1 Then Jesus said to the crowds and to his disciples: 2 “The teachers of the law and the Pharisees sit in Moses’ seat. 3 So you must be careful to do everything they tell you. But do not do what they do, for they do not practice what they preach. 4 They tie up heavy, cumbersome loads and put them on other people’s shoulders, but they themselves are not willing to lift a finger to move them.

5 “Everything they do is done for people to see: They make their phylacteries wide and the tassels on their garments long; 6 they love the place of honor at banquets and the most important seats in the synagogues; 7 they love to be greeted with respect in the marketplaces and to be called ‘Rabbi’ by others.

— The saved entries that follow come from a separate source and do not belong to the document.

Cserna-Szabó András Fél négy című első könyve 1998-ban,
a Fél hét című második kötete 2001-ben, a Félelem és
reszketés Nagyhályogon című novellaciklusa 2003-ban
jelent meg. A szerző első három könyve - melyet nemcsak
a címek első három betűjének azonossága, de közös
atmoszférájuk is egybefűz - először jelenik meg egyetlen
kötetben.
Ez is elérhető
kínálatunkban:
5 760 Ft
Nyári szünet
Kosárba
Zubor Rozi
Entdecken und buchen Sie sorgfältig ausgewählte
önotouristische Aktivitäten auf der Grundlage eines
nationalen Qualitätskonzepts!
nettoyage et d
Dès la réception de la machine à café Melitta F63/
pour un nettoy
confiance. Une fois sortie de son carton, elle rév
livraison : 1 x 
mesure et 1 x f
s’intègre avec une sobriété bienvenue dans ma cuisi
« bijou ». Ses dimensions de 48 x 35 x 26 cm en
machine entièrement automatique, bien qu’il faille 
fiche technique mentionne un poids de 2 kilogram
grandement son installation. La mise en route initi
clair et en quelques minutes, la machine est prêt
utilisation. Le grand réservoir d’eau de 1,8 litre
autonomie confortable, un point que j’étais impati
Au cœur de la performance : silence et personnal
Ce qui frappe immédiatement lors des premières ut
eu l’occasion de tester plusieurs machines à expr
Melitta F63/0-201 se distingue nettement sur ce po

8 “But you are not to be called ‘Rabbi,’ for you have one Teacher, and you are all brothers. 9 And do not call anyone on earth ‘father,’ for you have one Father, and he is in heaven. 10 Nor are you to be called instructors, for you have one Instructor, the Messiah. 11 The greatest among you will be your servant. 12 For those who exalt themselves will be humbled, and those who humble themselves will be exalted.

Matthew 23:1-12 (Our Daily Lent Devotional Reading for today extends all the way to v. 39)

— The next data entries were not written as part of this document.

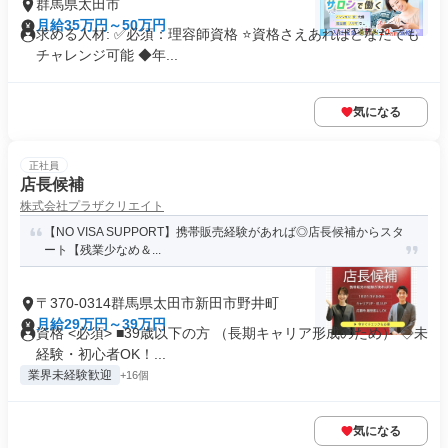
群馬県太田市
月給35万円～50万円
求める人材: ✅必須：理容師資格 ⭐️資格さえあればどなたでも
チャレンジ可能 ◆年...
気になる
正社員
店長候補
株式会社プラザクリエイト
【NO VISA SUPPORT】携帯販売経験があれば◎店長候補からスタ
ート【残業少なめ＆...
〒370-0314群馬県太田市新田市野井町
月給29万円～39万円
資格 <必須> ■39歳以下の方 （長期キャリア形成のため） ◇未
経験・初心者OK！...
業界未経験歓迎
+16個
気になる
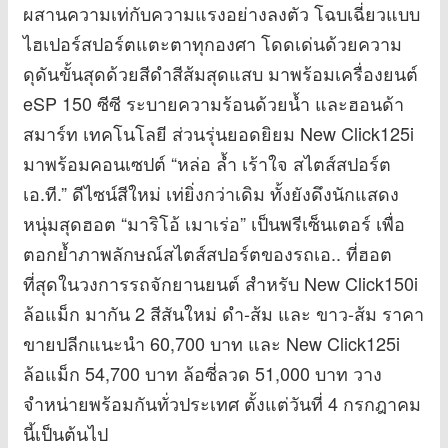
ผสานความเท่กับความแรงอย่างลงตัว โฉบเฉี่ยวแบบ
ไฮเปอร์สปอร์ตแตะตาทุกองศา โดดเด่นด้วยความ
ดุดันขั้นสุดด้วยสีดำสีส้มสุดแสบ มาพร้อมเครื่องยนต์
eSP 150 ซีซี ระบายความร้อนด้วยน้ำ และฮอนด้า
สมาร์ท เทคโนโลยี ส่วนรุ่นยอดยิยม New Click125i
มาพร้อมคอนเซปต์ “หล่อ ล้ำ เร้าใจ สไตส์สปอร์ต
เอ.ที.” ดีไซน์สีใหม่ เท่ยิ่งกว่าเดิม ทั้งยังดึงนักแสดง
หนุ่มสุดฮอต “มาริโอ้ เมาเร่อ” เป็นพรีเซ็นเตอร์ เพื่อ
ตอกย้ำภาพลักษณ์สไตส์สปอร์ตของรถเอ.. ที่ฮอต
ที่สุดในวงการรถจักยานยนต์ สำหรับ New Click150i
ล้อแม็ก มากัน 2 สีสันใหม่ ดำ-ส้ม และ ขาว-ส้ม ราคา
ขายปลีกแนะนำ 60,700 บาท และ New Click125i
ล้อแม็ก 54,700 บาท ล้อซี่ลวด 51,000 บาท วาง
จำหน่ายพร้อมกันทั่วประเทศ ตั้งแต่วันที่ 4 กรกฎาคม
นี้เป็นต้นไป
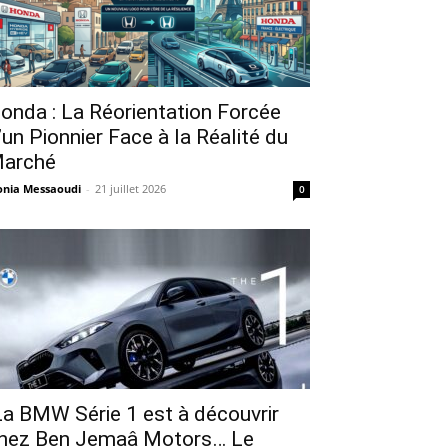
onda : La Réorientation Forcée
’un Pionnier Face à la Réalité du
arché
nia Messaoudi
-
21 juillet 2026
0
a BMW Série 1 est à découvrir
hez Ben Jemaâ Motors… Le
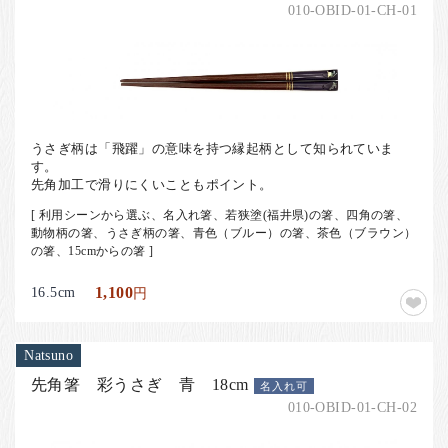
010-OBID-01-CH-01
うさぎ柄は「飛躍」の意味を持つ縁起柄として知られていま
す。
先角加工で滑りにくいこともポイント。
[ 利用シーンから選ぶ、名入れ箸、若狭塗(福井県)の箸、四角の箸、
動物柄の箸、うさぎ柄の箸、青色（ブルー）の箸、茶色（ブラウン）
の箸、15cmからの箸 ]
16.5cm
1,100
円
Natsuno
先角箸 彩うさぎ 青 18cm
名入れ可
010-OBID-01-CH-02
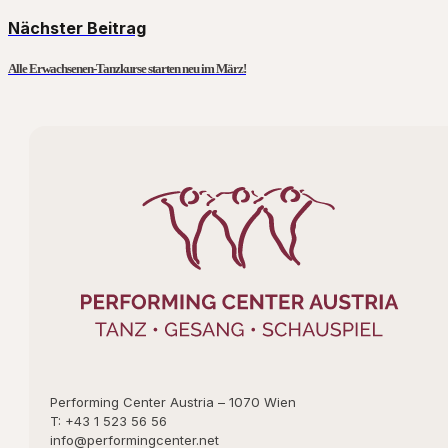
Nächster Beitrag
Alle Erwachsenen-Tanzkurse starten neu im März!
Performing Center Austria – 1070 Wien
T: +43 1 523 56 56
info@performingcenter.net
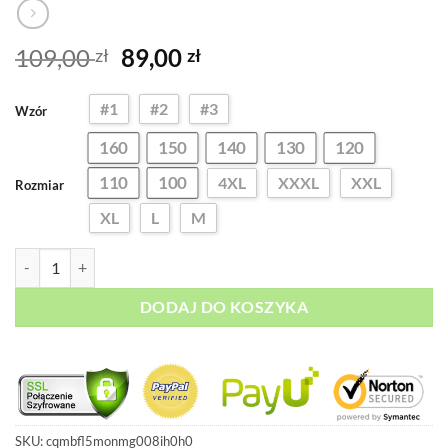
Pierwotna
Aktualna
109,00
89,00
zł
zł
cena
cena
wynosiła:
wynosi:
#1
#2
#3
Wzór
109,00 zł.
89,00 zł.
160
150
140
130
120
110
100
4XL
XXXL
XXL
Rozmiar
XL
L
M
ilość Koszulka T-Shirt Deadpool & Wolverine
DODAJ DO KOSZYKA
SKU:
cqmbfl5monmg008ih0h0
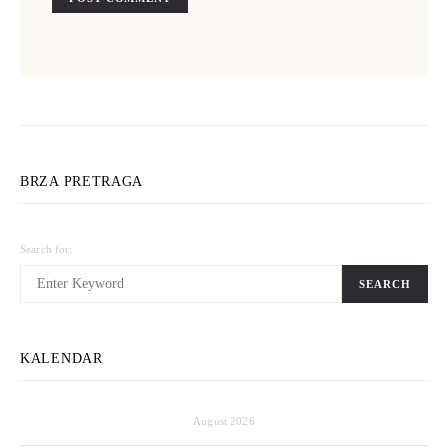
BRZA PRETRAGA
Search for:
SEARCH
KALENDAR
August 2026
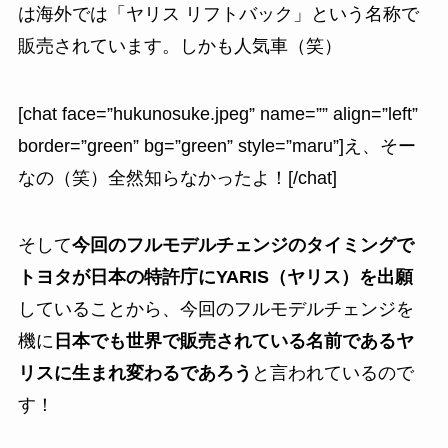
は海外では「ヤリス リフトバック」という名称で
販売されています。しかも人気車（笑）
[chat face=”hukunosuke.jpeg” name=”” align=”left”
border=”green” bg=”green” style=”maru”]え、そー
なの（笑）全然知らなかったよ！[/chat]
そして
今回のフルモデルチェンジのタイミングで
トヨタが日本の特許庁にYARIS（ヤリス）を出願
していることから、今回のフルモデルチェンジを
機に
日本でも世界で販売されている名前であるヤ
リスに生まれ変わるであろう
と言われているので
す！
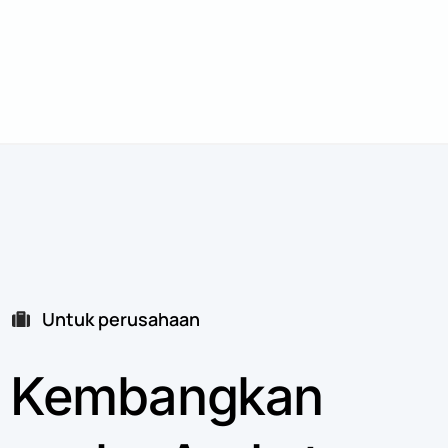
Untuk perusahaan
Kembangkan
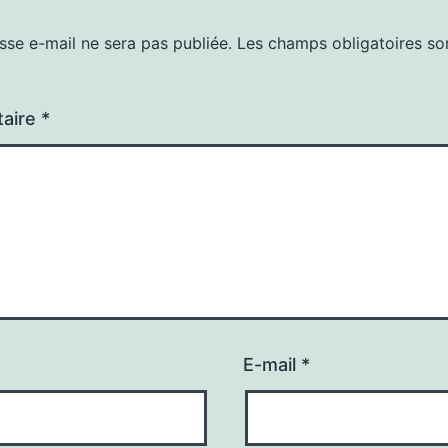
sse e-mail ne sera pas publiée.
Les champs obligatoires so
aire
*
E-mail
*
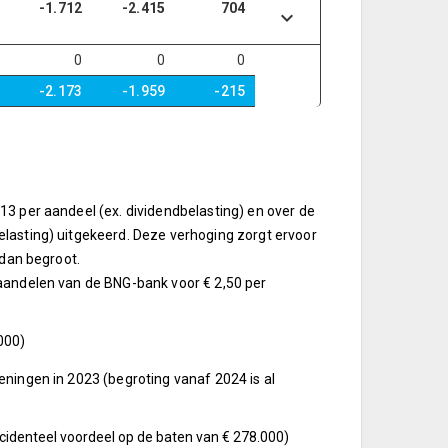
-1.712
-2.415
704
0
0
0
-2.173
-1.959
-215
13 per aandeel (ex. dividendbelasting) en over de
lasting) uitgekeerd. Deze verhoging zorgt ervoor
 dan begroot.
 aandelen van de BNG-bank voor € 2,50 per
000)
eningen in 2023 (begroting vanaf 2024 is al
ncidenteel voordeel op de baten van € 278.000)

In our passage today, Jesus is speaking out, rather publicly (to the crowds and to his disciples), about the hypocrisy of the teachers of the law and the Pharisees.  Hypocrisy is defined as “the practice of claiming to have moral standards or beliefs to which one’s own behavior does not conform.”  Its etymological context refers to an actor on stage.  The teachers of the law and the Pharisees were just actors.  They didn’t truly believe what they espoused in their teachings.  But which aspects?

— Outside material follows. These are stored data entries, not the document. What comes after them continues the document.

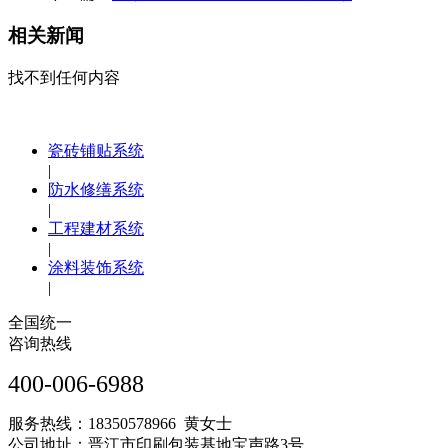
相关新闻
找不到任何内容
瓷砖铺贴系统
|
防水修缮系统
|
工程建材系统
|
涂料装饰系统
|
全国统一
咨询热线
400-006-6988
服务热线：18350578966 黄女士
公司地址：晋江市印刷包装基地宝声路3号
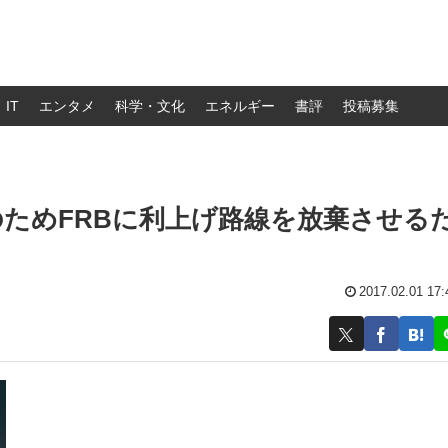
IT
エンタメ
科学・文化
エネルギー
書評
投稿募集
ためFRBに利上げ路線を放棄させる
2017.02.01 17:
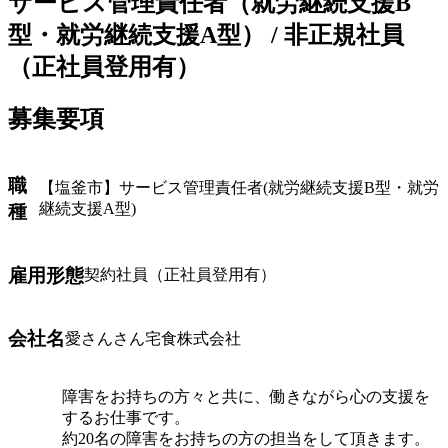
サービス管理責任者（就労継続支援B
型・就労継続支援A型） / 非正規社員
（正社員登用有）
募集要項
職
【塩釜市】サービス管理責任者(就労継続支援B型・就労
継続支援A型)
種
雇用形態
契約社員（正社員登用有）
会社名
愛さんさん宅食株式会社
障害をお持ちの方々と共に、働きながら心の支援を
するお仕事です。
約20名の障害をお持ちの方の担当をして頂きます。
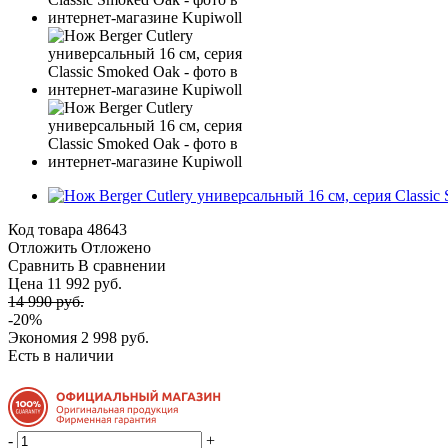
Код товара
48643
Отложить
Отложено
Сравнить
В сравнении
Цена 11 992 руб.
14 990 руб.
-20%
Экономия
2 998 руб.
Есть в наличии
-
+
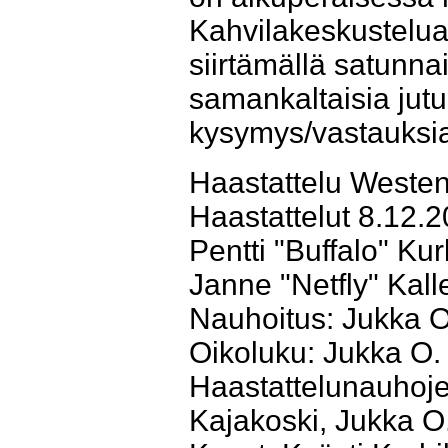
Kahvilakeskustelua 
siirtämällä satunnais
samankaltaisia jutu
kysymys/vastauksia
Haastattelu Westen
Haastattelut 8.12.
Pentti "Buffalo" Ku
Janne "Netfly" Kalle
Nauhoitus: Jukka 
Oikoluku: Jukka O.
Haastattelunauhoj
Kajakoski, Jukka O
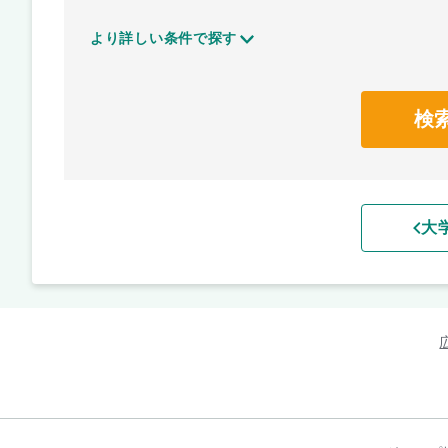
より詳しい条件で探す
検
大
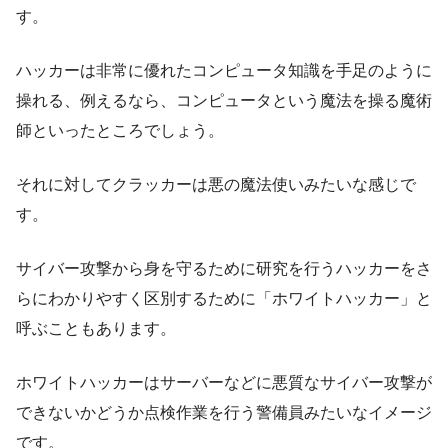
す。
ハッカーは非常に優れたコンピュータ知識を手足のように
操れる、例えるなら、コンピュータという魔法を操る魔術
師といったところでしょう。
それに対してクラッカーは悪の魔法使いみたいな感じで
す。
サイバー攻撃から身を守るために研究を行うハッカーをさ
らにわかりやすく区別するために「
ホワイトハッカー
」と
呼ぶこともあります。
ホワイトハッカーはサーバーなどに
悪質なサイバー攻撃が
できないかどうか点検作業を行う警備員みたいなイメージ
です。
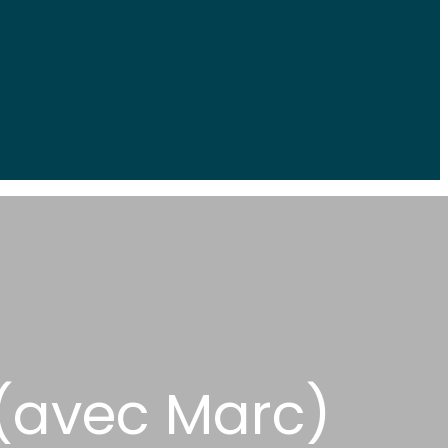
 (avec Marc)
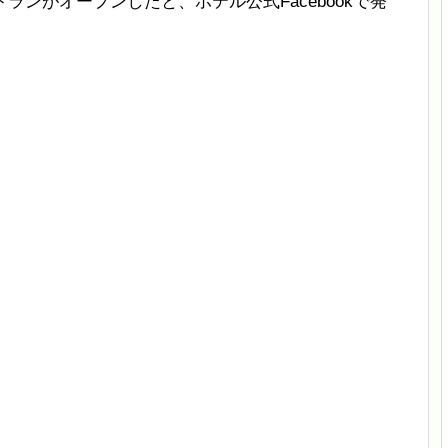
Lにレストランがオープンしたと、ホテル公式Facebookで発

Surely they believed in God; they believed they were created by Him; they believed they needed to read the Word to know Him.  But look at Jesus’ accusations towards them.  They’re “not willing to lift a finger” to help people.  They seek to be recognized rather than to walk in humility.  Later in vv. 13-39, Jesus goes through a litany of accusations against them ranging from not showing mercy and justice, to being greedy and self-indulgent.  The Pharisees and teachers of the law seemed to care about the tenets and rituals of their faith, while Jesus cared about the inner character which produces the outer actions of the person.

When we think about it, it is so easy for us to become like the Pharisees and teachers of the law.  Tenets and rituals are easy to recite and exercise, respectively.  These things stand outside of us and we can easy put them on like a jacket and perform like actors.  But Jesus is looking for the real thing…transformation from the inside – changed character, values and personhood that produces real virtue in the way we treat others and don’t live selfishly.  This is true religion and this is truly human.  And it is to be taken very seriously, because in v. 15, Jesus calls the Pharisees and teachers of the law, “child[ren] of hell” on the basis of their hypocrisy.

Let’s reevaluate ourselves.  Do you practice what you preach?